§ **Your instructions**: Tally the lines below that hold the string "with", and report the tally by itself.

[Plain-text document sources]

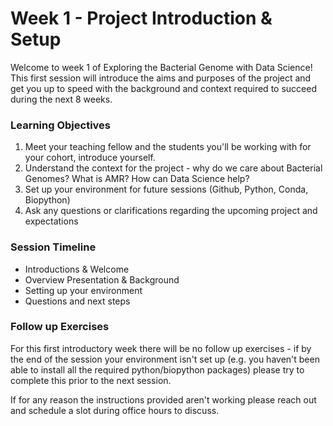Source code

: # Week 1 - Project Introduction & Setup

Welcome to week 1 of Exploring the Bacterial Genome with Data Science! This first session will introduce the aims and purposes of the project and get you up to speed with the background and context required to succeed during the next 8 weeks. 

### Learning Objectives

1. Meet your teaching fellow and the students you'll be working with for your cohort, introduce yourself.
2. Understand the context for the project - why do we care about Bacterial Genomes? What is AMR? How can Data Science help?
3. Set up your environment for future sessions (Github, Python, Conda, Biopython)
4. Ask any questions or clarifications regarding the upcoming project and expectations

### Session Timeline 

- Introductions & Welcome
- Overview Presentation & Background
- Setting up your environment
- Questions and next steps

### Follow up Exercises

For this first introductory week there will be no follow up exercises - if by the end of the session your environment isn't set up (e.g. you haven't been able to install all the required python/biopython packages) please try to complete this prior to the next session.

If for any reason the instructions provided aren't working please reach out and schedule a slot during office hours to discuss.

§ **Answer area**: 2